796 million prescription items were dispensed in England last year, representing a 5.9% increase over 2006 and a 2.1% rise in net ingredient costs to more than £8.37 billion, although in real terms these costs were down 0.7%, the National Health Service Information Centre has reported.

The average net ingredient cost per prescription item last year fell 3.5% to £10.51, or a real-terms decline of 6.3% compared with 2006, it says. 82.6% of all prescription items were written generically last year, and 88.6% were dispensed free to patients, the Centre reports, adding that the total number of prescription items dispensed in England has increased 59.2% in the last 10 years.

On average, 15.6 prescription items were dispensed per head of population in England last year, compared to 14.8 in 2006 and 10.3 in 1997, while the number of items received by elderly patients has gone up from 22.3 in 1997 to 42.4 over the period, the report notes.

“Nearly one in five” have taken Rx drugs incorrectly
Meantime, a new survey suggests that almost one in five people in the UK, or more than eight million people, have taken their prescription medicines incorrectly at some time.

Patients have either misread the medicine’s label or misunderstood the instructions, and this has resulted in them receiving the wrong dose or taking their medication at the wrong time of day, according to the survey, which was carried out by Lloydspharmacy. More than 2.7 million people say they have confused dosage and frequency instructions for two medicines which they are taking concurrently and over two million say they have continued with a repeat prescription even though they had forgotten why it was prescribed. As a result, almost 1.8 million people say they have suffered an adverse reaction, the poll has found.
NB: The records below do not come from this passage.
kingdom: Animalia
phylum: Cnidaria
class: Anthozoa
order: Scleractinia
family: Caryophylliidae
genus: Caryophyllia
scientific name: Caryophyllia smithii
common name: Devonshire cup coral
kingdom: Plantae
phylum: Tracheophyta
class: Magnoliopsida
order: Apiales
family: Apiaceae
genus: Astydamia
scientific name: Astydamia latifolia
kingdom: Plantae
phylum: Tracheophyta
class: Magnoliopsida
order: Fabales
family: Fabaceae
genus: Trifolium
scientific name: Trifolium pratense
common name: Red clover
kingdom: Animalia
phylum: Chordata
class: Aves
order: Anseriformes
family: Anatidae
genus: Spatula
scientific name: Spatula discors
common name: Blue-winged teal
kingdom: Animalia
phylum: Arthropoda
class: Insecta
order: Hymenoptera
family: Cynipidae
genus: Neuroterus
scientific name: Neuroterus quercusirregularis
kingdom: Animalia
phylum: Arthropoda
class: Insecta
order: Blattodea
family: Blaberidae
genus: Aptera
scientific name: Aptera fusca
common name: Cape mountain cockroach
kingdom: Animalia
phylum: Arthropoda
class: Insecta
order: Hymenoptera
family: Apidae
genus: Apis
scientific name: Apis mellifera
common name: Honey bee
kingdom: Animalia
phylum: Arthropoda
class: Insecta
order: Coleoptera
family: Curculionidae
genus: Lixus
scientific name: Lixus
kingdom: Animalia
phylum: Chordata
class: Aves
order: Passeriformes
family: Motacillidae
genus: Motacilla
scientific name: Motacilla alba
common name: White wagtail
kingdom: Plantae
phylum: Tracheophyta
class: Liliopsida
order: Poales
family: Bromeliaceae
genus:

“We know that many patients choose not to complete their course of medication, but this study reveals a different type of problem - patients who, for whatever reason, take their medicines incorrectly,” commented Andy Murdock, pharmacy director for Lloydspharmacy.

“The biggest issues are among those who are taking more than one prescription medicine at a time, but the problem also seems to be more acute among older patients,” he added. For example, a Lloydspharmacy pharmacist found that, for one patient who, during a Medicines Use Review (MUR), set out a range of medicines and described the frequency and dosage for each, it transpired that, for several months, she had been taking a sleeping pill first thing in the morning.

Lloydspharmacy published the surveys’ findings as the company completed its 500,000th MUR, the free service introduced four years ago as part of the Pharmacy Contract which is designed to held people take their medicines correctly.

55% of MURs completed by Lloydspharmacy pharmacists have produced a recommendation from the pharmacist that the patient change their medicine-taking routine in some way, while a further 25% have resulted in a GP referral. In many cases, this has led to the patient switching medications or ending treatment altogether, the company notes.